= Goal of the exercise =
Copy out the lines below that hold the word "pixels".

= Document structure recognition data =
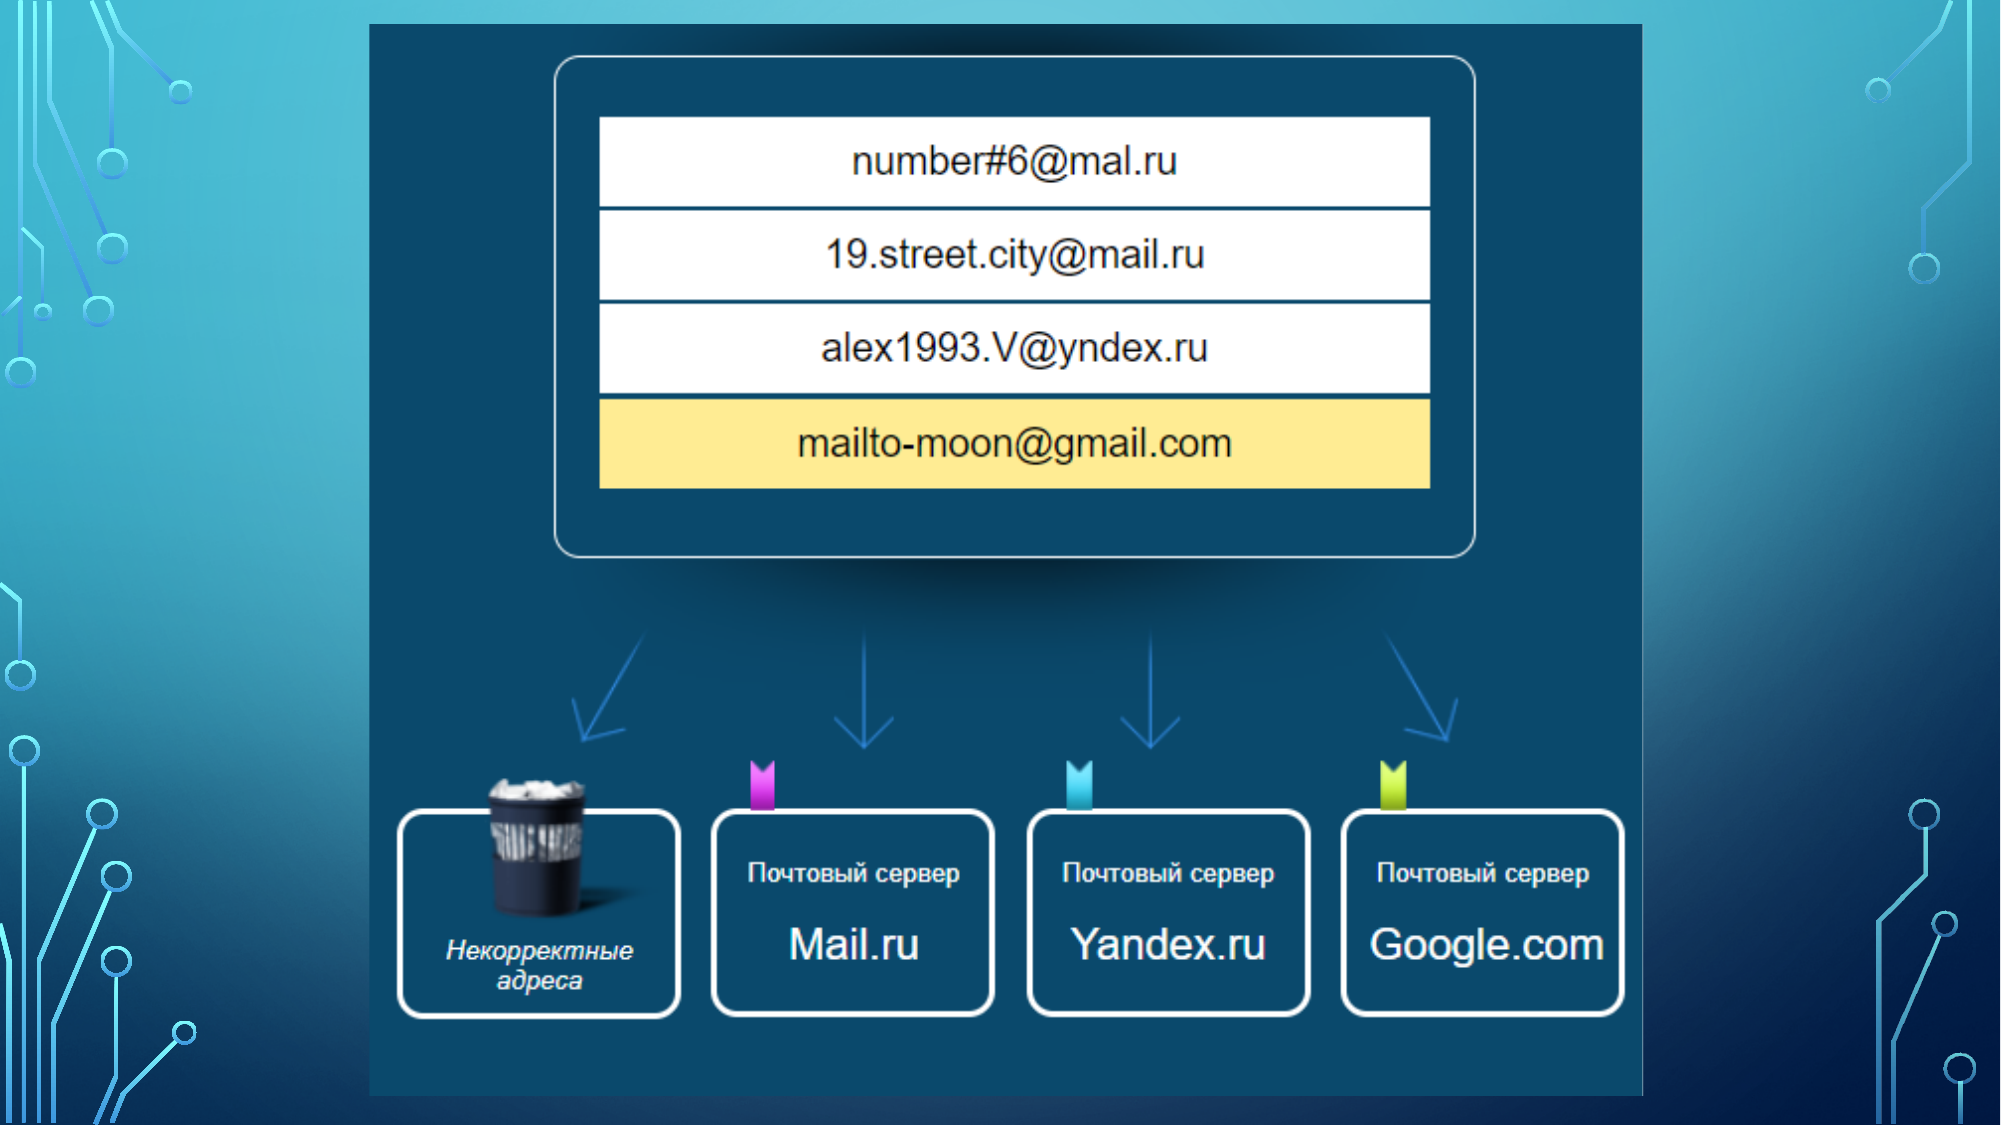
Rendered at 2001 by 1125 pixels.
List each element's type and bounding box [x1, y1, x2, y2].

picture [369, 24, 1644, 1096]
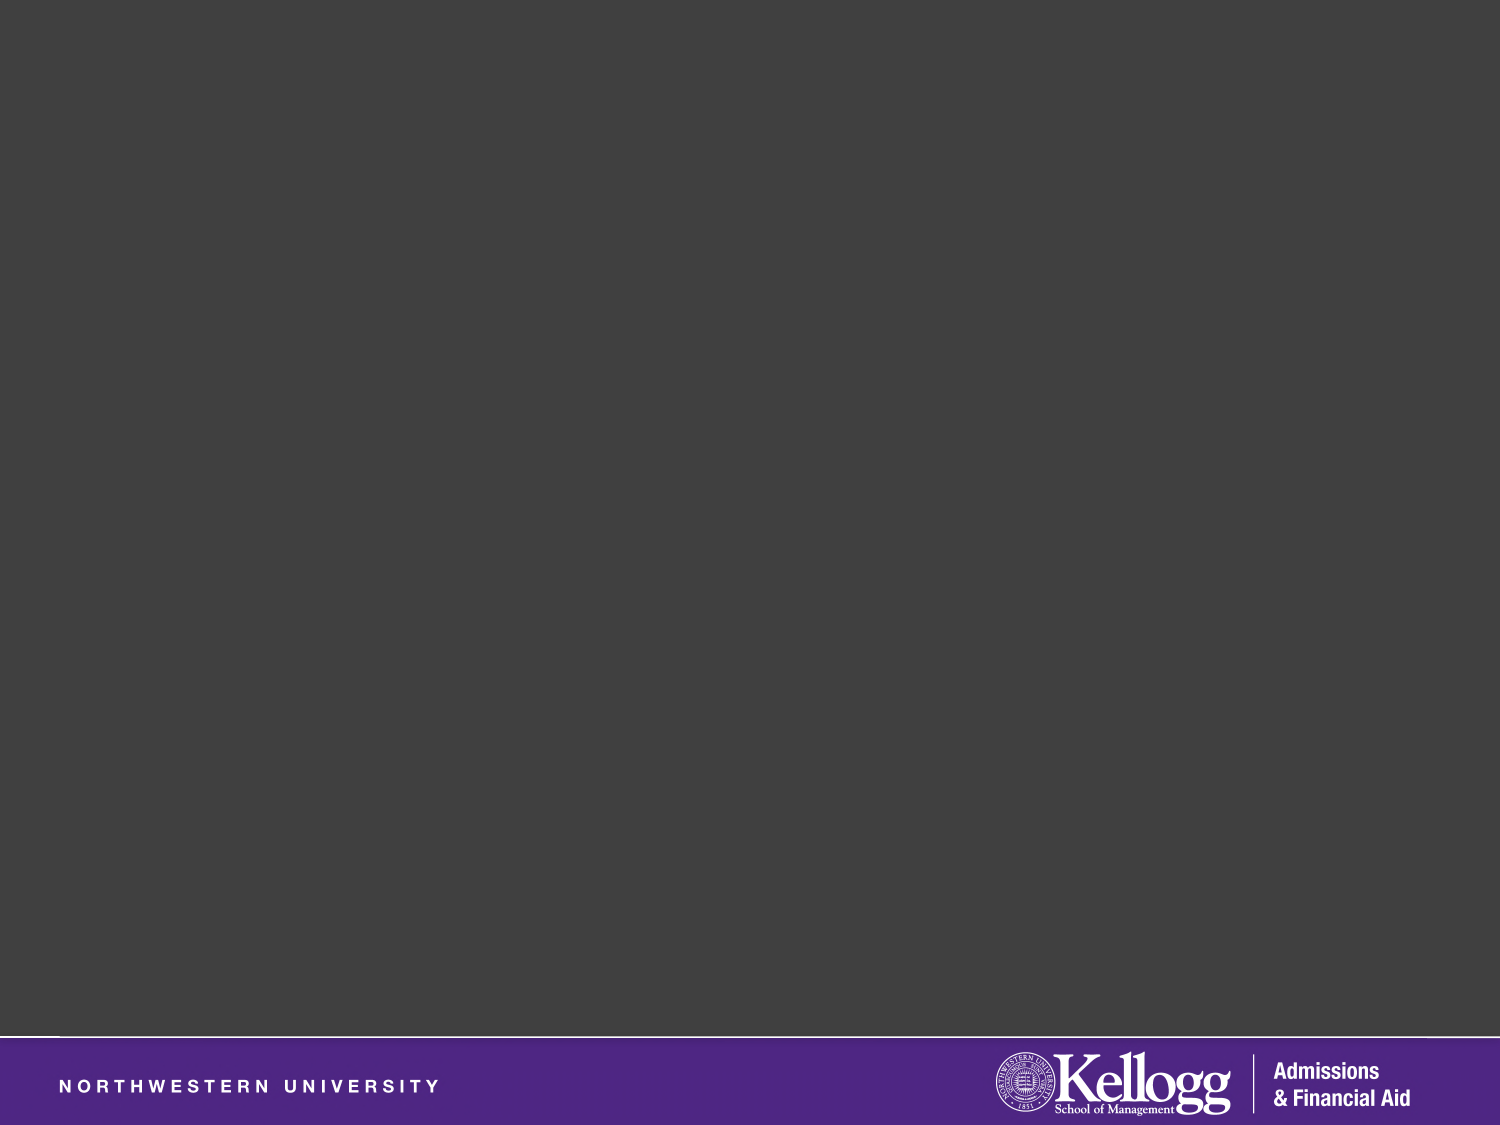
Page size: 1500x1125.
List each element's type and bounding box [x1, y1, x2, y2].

picture [0, 1038, 1500, 1125]
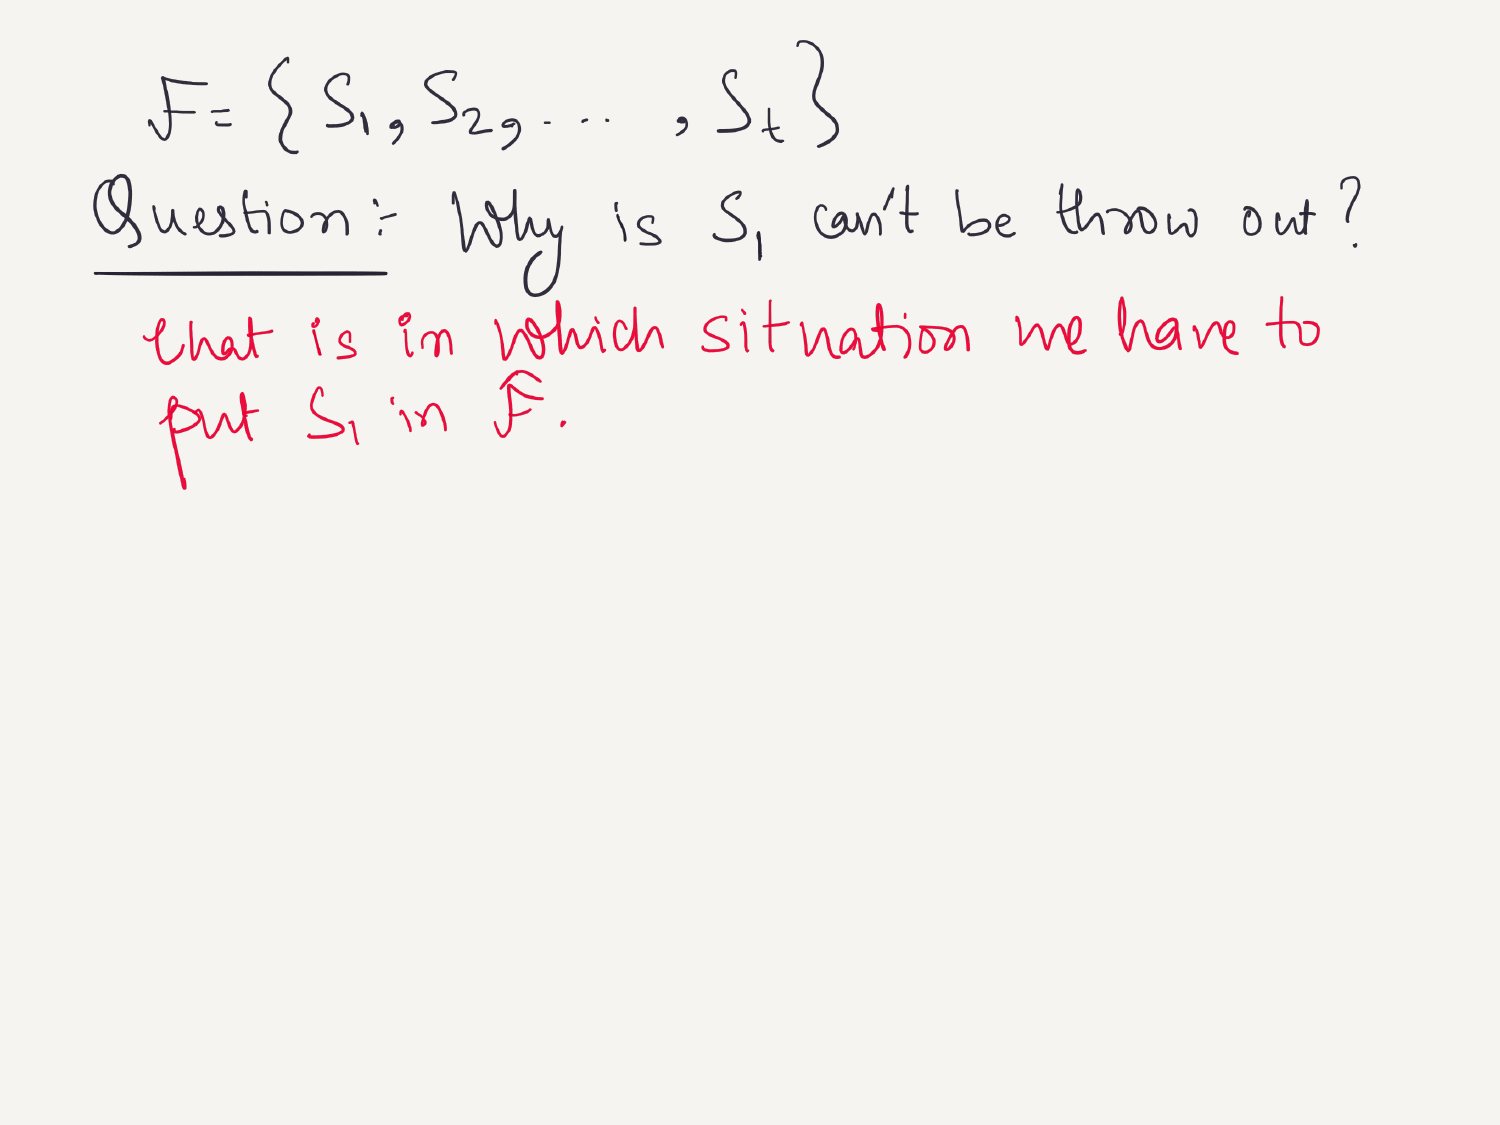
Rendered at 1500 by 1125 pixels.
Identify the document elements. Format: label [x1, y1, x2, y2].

= Result of the exercise =
Rendered at 2001 by 1125 pixels.
Rendered at 1500 by 1125 pixels.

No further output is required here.